Ce rapport qu'on a tant attaqué, mais ce n'est pas une œuvre personnelle. On a employé à l’égard de ce document une tactique que tout le monde comprend, que tout le monde connaît.
Il y avait dans cette commission, parmi la majorité de la commission, votre honorable président et l'honorable M. E. Vandenpeereboom
Mais, non, le rapport n'est plus l'œuvre de la majorité de la commission, c'est une œuvre personnelle ; cette œuvre on ne l'attaque pas comme étant l'expression de la majorité, mais comme étant l'expression d'un homme. Ceci est contraire à l'esprit de nos institutions, ainsi qu'à toutes nos traditions parlementaires ; c'était pour avoir mieux raison des conclusions de la commission, qu'on a isolé le rapporteur
Messieurs, dans la séance d'hier, l'honorable M. Notelteirs a dénoncé le rapport comme étant une œuvre de partialité ; et le nom du rapporteur, juge partial et passionné était continuellement sur les lèvres de l'honorable membre.
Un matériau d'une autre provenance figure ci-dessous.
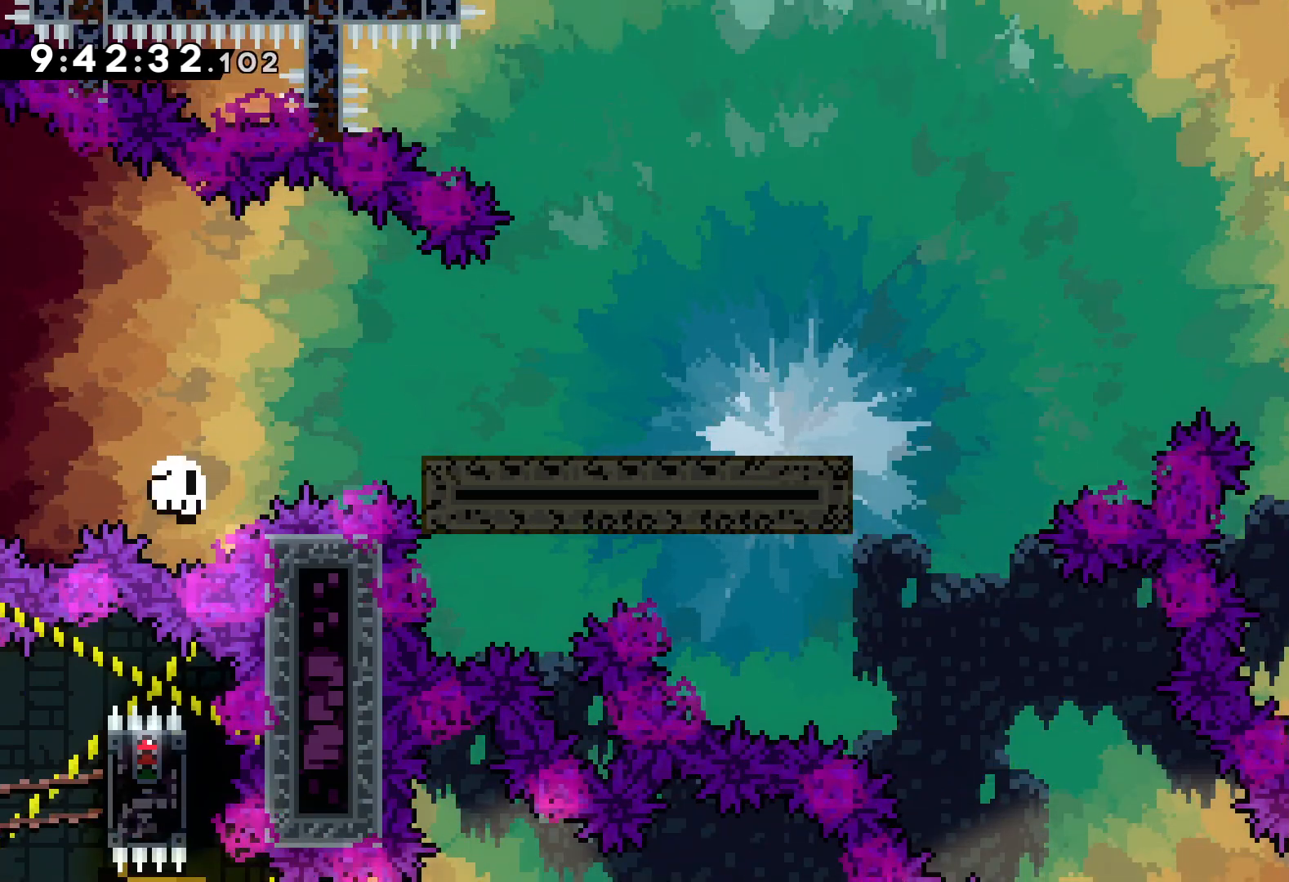
{"keys": [], "events": []}
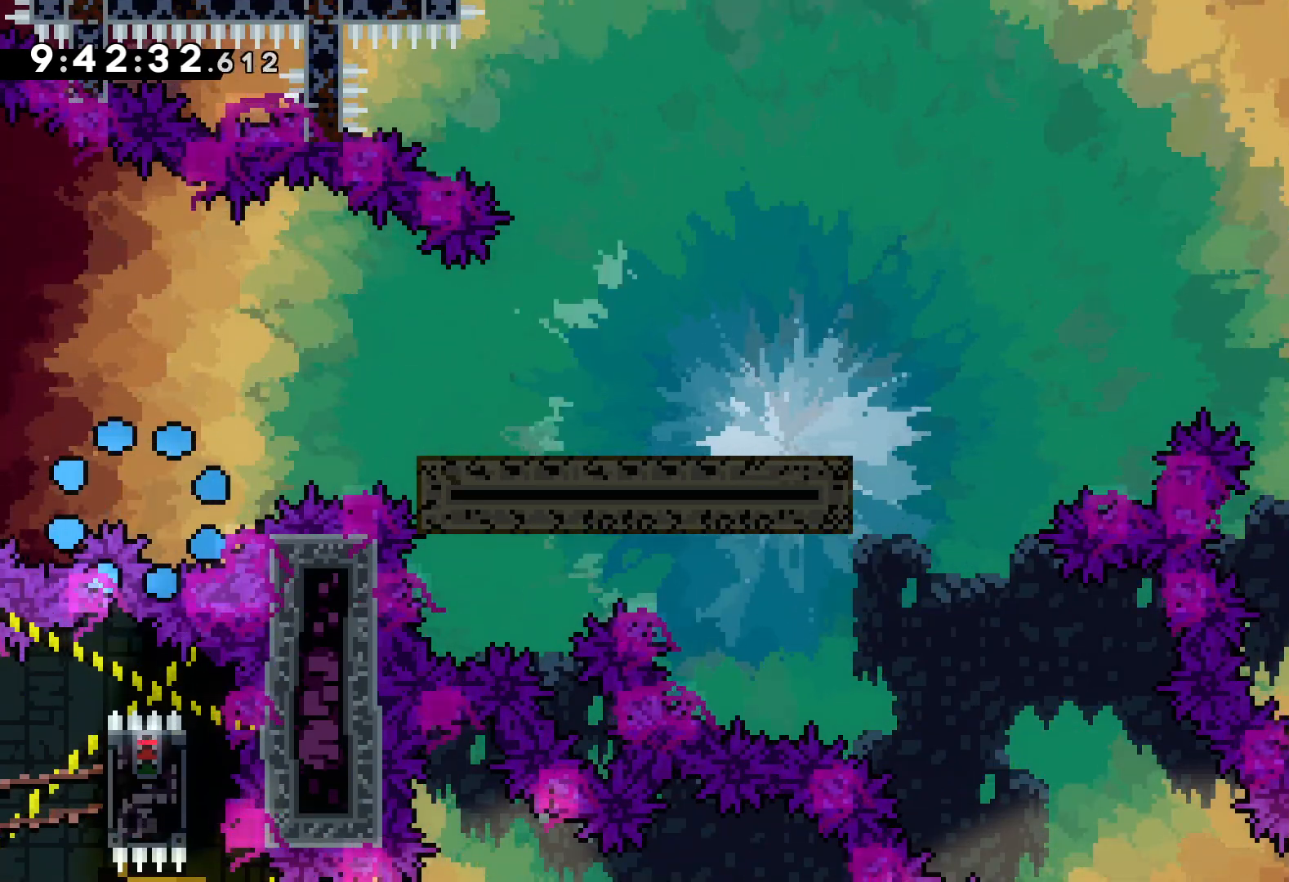
{"keys": [], "events": []}
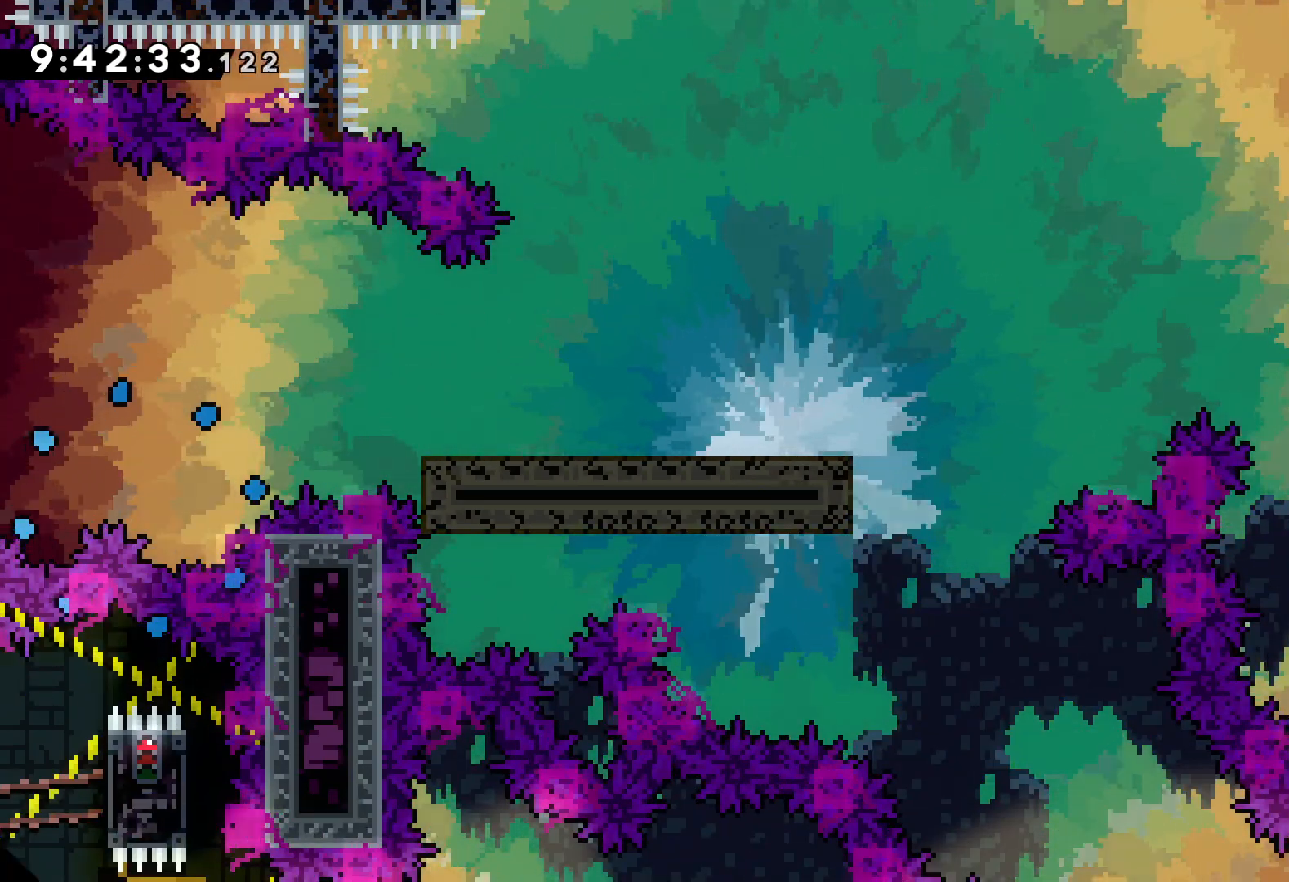
{"keys": [], "events": []}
Je demanderai à l'honorable M. Notelteirs s'il connaît la Patrie de Bruges, journal inspiré par un évêque. (Interruption.)
Je répète : je demanderai à l’honorable M. Notelteirs s'il connaît la Patrie de Bruges, journal catholique, inspiré par l’évêque de Bruges. Eh bien, savez-vous ce que la Patrie de Bruges a dit du rapporteur dans le numéro du 17 novembre 1859 ?
Elle dit : « M. De Fré qui a déjà, dit-on, refusé l'office de rapporteur, ferait seul avorter ce projet. Nous lui connaissons assez d'indépendance et de franchise pour empêcher que la vérité soit étouffée sous le boisseau. »
Si j'ai dit que la Patrie de Bruges était inspirée par un évêque, je ne l'ai pas dit uniquement pour avoir le plaisir de prononcer le nom d'un évêque dans cette enceinte, mais pour demander à l'honorable M. Notelteirs comment il se fait que vous qui avez montré des sentiments de si fervent catholique dans votre discours, vous vous mettiez en contradiction avec un évêque. (Interruption.)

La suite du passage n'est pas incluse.